**Short task**
Rewrite these lines with "camera" in place of every "pose", keeping everything else unchanged.

**Source records**
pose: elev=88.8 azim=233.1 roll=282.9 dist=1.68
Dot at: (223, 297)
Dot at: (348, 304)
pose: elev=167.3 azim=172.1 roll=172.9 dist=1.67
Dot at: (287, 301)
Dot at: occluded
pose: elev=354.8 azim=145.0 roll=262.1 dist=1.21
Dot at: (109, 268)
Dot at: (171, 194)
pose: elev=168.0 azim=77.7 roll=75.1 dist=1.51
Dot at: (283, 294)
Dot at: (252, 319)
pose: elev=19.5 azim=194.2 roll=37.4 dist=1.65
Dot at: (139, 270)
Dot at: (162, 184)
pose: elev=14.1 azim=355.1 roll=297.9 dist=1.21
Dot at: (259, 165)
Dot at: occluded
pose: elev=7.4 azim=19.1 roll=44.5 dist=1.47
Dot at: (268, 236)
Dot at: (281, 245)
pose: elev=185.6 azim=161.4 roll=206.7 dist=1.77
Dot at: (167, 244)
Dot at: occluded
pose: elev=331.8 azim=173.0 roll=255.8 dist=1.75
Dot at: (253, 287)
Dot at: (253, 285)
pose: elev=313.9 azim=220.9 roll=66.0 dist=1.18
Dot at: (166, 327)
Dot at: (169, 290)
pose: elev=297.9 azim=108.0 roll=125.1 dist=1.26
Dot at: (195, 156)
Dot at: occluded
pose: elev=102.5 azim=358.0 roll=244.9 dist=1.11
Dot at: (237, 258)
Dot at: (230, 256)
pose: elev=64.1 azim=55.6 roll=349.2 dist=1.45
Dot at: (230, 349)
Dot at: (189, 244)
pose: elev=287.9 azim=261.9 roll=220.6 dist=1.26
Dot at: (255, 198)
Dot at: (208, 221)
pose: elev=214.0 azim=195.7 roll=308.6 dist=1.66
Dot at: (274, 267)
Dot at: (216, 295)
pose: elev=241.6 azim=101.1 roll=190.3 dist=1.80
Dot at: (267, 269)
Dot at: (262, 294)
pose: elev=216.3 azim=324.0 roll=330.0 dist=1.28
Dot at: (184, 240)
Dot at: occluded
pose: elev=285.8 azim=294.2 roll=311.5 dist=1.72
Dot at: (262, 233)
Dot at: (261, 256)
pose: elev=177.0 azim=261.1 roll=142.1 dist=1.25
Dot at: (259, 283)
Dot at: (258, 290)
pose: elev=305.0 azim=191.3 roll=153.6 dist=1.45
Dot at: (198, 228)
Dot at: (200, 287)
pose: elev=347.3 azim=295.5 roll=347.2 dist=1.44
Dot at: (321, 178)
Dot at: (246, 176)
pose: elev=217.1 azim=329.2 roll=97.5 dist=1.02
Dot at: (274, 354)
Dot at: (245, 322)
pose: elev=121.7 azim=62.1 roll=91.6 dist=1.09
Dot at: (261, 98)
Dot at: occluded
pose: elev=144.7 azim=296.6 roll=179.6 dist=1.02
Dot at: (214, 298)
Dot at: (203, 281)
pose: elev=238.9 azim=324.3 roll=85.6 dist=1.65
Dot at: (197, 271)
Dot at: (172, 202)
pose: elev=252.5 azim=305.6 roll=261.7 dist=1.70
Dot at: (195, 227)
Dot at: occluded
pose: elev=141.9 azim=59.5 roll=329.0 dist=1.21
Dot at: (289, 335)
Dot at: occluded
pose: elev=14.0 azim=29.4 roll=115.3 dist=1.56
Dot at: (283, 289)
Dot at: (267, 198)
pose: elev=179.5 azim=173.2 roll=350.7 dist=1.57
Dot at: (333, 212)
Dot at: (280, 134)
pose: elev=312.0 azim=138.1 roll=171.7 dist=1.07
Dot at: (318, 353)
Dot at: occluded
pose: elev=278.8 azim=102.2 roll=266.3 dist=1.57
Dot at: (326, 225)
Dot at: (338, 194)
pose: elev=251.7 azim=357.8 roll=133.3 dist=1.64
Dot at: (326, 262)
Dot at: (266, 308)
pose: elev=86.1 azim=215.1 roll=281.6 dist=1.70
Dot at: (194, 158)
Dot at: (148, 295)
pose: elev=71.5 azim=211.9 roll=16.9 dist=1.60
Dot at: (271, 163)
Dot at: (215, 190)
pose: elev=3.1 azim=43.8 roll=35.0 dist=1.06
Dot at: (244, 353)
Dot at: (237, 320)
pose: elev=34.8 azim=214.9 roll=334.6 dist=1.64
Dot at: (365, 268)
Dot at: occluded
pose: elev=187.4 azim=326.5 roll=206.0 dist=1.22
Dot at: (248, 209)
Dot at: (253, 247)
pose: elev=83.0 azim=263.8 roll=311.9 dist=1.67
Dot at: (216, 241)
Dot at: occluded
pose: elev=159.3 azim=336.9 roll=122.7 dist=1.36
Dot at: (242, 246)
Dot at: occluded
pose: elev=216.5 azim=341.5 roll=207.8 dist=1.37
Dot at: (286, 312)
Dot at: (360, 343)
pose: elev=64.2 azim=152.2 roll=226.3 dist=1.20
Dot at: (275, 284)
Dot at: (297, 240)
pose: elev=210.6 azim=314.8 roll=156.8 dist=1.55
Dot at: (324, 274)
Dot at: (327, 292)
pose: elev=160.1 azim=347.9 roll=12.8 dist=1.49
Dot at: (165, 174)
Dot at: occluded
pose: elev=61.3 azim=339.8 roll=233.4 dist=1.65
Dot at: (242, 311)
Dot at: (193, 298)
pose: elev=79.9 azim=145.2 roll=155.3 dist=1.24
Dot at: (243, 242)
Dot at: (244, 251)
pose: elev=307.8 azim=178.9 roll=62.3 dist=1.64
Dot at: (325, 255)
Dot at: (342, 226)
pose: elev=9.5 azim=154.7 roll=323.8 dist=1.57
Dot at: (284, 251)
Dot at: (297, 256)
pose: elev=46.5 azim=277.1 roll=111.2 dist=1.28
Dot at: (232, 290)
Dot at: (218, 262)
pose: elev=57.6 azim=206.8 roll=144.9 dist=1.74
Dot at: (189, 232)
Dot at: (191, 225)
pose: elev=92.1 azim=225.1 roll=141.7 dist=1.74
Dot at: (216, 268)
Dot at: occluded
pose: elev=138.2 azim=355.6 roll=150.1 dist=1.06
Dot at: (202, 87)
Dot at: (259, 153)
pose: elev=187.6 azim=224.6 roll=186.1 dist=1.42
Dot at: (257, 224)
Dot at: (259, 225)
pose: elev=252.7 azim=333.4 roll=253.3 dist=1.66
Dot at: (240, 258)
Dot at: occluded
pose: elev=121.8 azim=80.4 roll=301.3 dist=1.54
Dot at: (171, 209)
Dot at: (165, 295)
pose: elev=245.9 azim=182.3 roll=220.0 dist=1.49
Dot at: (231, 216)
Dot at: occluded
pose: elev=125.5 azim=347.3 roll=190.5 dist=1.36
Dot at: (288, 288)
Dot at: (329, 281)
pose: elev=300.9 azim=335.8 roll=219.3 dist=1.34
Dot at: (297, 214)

**Exercise answer**
camera: elev=88.8 azim=233.1 roll=282.9 dist=1.68
Dot at: (223, 297)
Dot at: (348, 304)
camera: elev=167.3 azim=172.1 roll=172.9 dist=1.67
Dot at: (287, 301)
Dot at: occluded
camera: elev=354.8 azim=145.0 roll=262.1 dist=1.21
Dot at: (109, 268)
Dot at: (171, 194)
camera: elev=168.0 azim=77.7 roll=75.1 dist=1.51
Dot at: (283, 294)
Dot at: (252, 319)
camera: elev=19.5 azim=194.2 roll=37.4 dist=1.65
Dot at: (139, 270)
Dot at: (162, 184)
camera: elev=14.1 azim=355.1 roll=297.9 dist=1.21
Dot at: (259, 165)
Dot at: occluded
camera: elev=7.4 azim=19.1 roll=44.5 dist=1.47
Dot at: (268, 236)
Dot at: (281, 245)
camera: elev=185.6 azim=161.4 roll=206.7 dist=1.77
Dot at: (167, 244)
Dot at: occluded
camera: elev=331.8 azim=173.0 roll=255.8 dist=1.75
Dot at: (253, 287)
Dot at: (253, 285)
camera: elev=313.9 azim=220.9 roll=66.0 dist=1.18
Dot at: (166, 327)
Dot at: (169, 290)
camera: elev=297.9 azim=108.0 roll=125.1 dist=1.26
Dot at: (195, 156)
Dot at: occluded
camera: elev=102.5 azim=358.0 roll=244.9 dist=1.11
Dot at: (237, 258)
Dot at: (230, 256)
camera: elev=64.1 azim=55.6 roll=349.2 dist=1.45
Dot at: (230, 349)
Dot at: (189, 244)
camera: elev=287.9 azim=261.9 roll=220.6 dist=1.26
Dot at: (255, 198)
Dot at: (208, 221)
camera: elev=214.0 azim=195.7 roll=308.6 dist=1.66
Dot at: (274, 267)
Dot at: (216, 295)
camera: elev=241.6 azim=101.1 roll=190.3 dist=1.80
Dot at: (267, 269)
Dot at: (262, 294)
camera: elev=216.3 azim=324.0 roll=330.0 dist=1.28
Dot at: (184, 240)
Dot at: occluded
camera: elev=285.8 azim=294.2 roll=311.5 dist=1.72
Dot at: (262, 233)
Dot at: (261, 256)
camera: elev=177.0 azim=261.1 roll=142.1 dist=1.25
Dot at: (259, 283)
Dot at: (258, 290)
camera: elev=305.0 azim=191.3 roll=153.6 dist=1.45
Dot at: (198, 228)
Dot at: (200, 287)
camera: elev=347.3 azim=295.5 roll=347.2 dist=1.44
Dot at: (321, 178)
Dot at: (246, 176)
camera: elev=217.1 azim=329.2 roll=97.5 dist=1.02
Dot at: (274, 354)
Dot at: (245, 322)
camera: elev=121.7 azim=62.1 roll=91.6 dist=1.09
Dot at: (261, 98)
Dot at: occluded
camera: elev=144.7 azim=296.6 roll=179.6 dist=1.02
Dot at: (214, 298)
Dot at: (203, 281)
camera: elev=238.9 azim=324.3 roll=85.6 dist=1.65
Dot at: (197, 271)
Dot at: (172, 202)
camera: elev=252.5 azim=305.6 roll=261.7 dist=1.70
Dot at: (195, 227)
Dot at: occluded
camera: elev=141.9 azim=59.5 roll=329.0 dist=1.21
Dot at: (289, 335)
Dot at: occluded
camera: elev=14.0 azim=29.4 roll=115.3 dist=1.56
Dot at: (283, 289)
Dot at: (267, 198)
camera: elev=179.5 azim=173.2 roll=350.7 dist=1.57
Dot at: (333, 212)
Dot at: (280, 134)
camera: elev=312.0 azim=138.1 roll=171.7 dist=1.07
Dot at: (318, 353)
Dot at: occluded
camera: elev=278.8 azim=102.2 roll=266.3 dist=1.57
Dot at: (326, 225)
Dot at: (338, 194)
camera: elev=251.7 azim=357.8 roll=133.3 dist=1.64
Dot at: (326, 262)
Dot at: (266, 308)
camera: elev=86.1 azim=215.1 roll=281.6 dist=1.70
Dot at: (194, 158)
Dot at: (148, 295)
camera: elev=71.5 azim=211.9 roll=16.9 dist=1.60
Dot at: (271, 163)
Dot at: (215, 190)
camera: elev=3.1 azim=43.8 roll=35.0 dist=1.06
Dot at: (244, 353)
Dot at: (237, 320)
camera: elev=34.8 azim=214.9 roll=334.6 dist=1.64
Dot at: (365, 268)
Dot at: occluded
camera: elev=187.4 azim=326.5 roll=206.0 dist=1.22
Dot at: (248, 209)
Dot at: (253, 247)
camera: elev=83.0 azim=263.8 roll=311.9 dist=1.67
Dot at: (216, 241)
Dot at: occluded
camera: elev=159.3 azim=336.9 roll=122.7 dist=1.36
Dot at: (242, 246)
Dot at: occluded
camera: elev=216.5 azim=341.5 roll=207.8 dist=1.37
Dot at: (286, 312)
Dot at: (360, 343)
camera: elev=64.2 azim=152.2 roll=226.3 dist=1.20
Dot at: (275, 284)
Dot at: (297, 240)
camera: elev=210.6 azim=314.8 roll=156.8 dist=1.55
Dot at: (324, 274)
Dot at: (327, 292)
camera: elev=160.1 azim=347.9 roll=12.8 dist=1.49
Dot at: (165, 174)
Dot at: occluded
camera: elev=61.3 azim=339.8 roll=233.4 dist=1.65
Dot at: (242, 311)
Dot at: (193, 298)
camera: elev=79.9 azim=145.2 roll=155.3 dist=1.24
Dot at: (243, 242)
Dot at: (244, 251)
camera: elev=307.8 azim=178.9 roll=62.3 dist=1.64
Dot at: (325, 255)
Dot at: (342, 226)
camera: elev=9.5 azim=154.7 roll=323.8 dist=1.57
Dot at: (284, 251)
Dot at: (297, 256)
camera: elev=46.5 azim=277.1 roll=111.2 dist=1.28
Dot at: (232, 290)
Dot at: (218, 262)
camera: elev=57.6 azim=206.8 roll=144.9 dist=1.74
Dot at: (189, 232)
Dot at: (191, 225)
camera: elev=92.1 azim=225.1 roll=141.7 dist=1.74
Dot at: (216, 268)
Dot at: occluded
camera: elev=138.2 azim=355.6 roll=150.1 dist=1.06
Dot at: (202, 87)
Dot at: (259, 153)
camera: elev=187.6 azim=224.6 roll=186.1 dist=1.42
Dot at: (257, 224)
Dot at: (259, 225)
camera: elev=252.7 azim=333.4 roll=253.3 dist=1.66
Dot at: (240, 258)
Dot at: occluded
camera: elev=121.8 azim=80.4 roll=301.3 dist=1.54
Dot at: (171, 209)
Dot at: (165, 295)
camera: elev=245.9 azim=182.3 roll=220.0 dist=1.49
Dot at: (231, 216)
Dot at: occluded
camera: elev=125.5 azim=347.3 roll=190.5 dist=1.36
Dot at: (288, 288)
Dot at: (329, 281)
camera: elev=300.9 azim=335.8 roll=219.3 dist=1.34
Dot at: (297, 214)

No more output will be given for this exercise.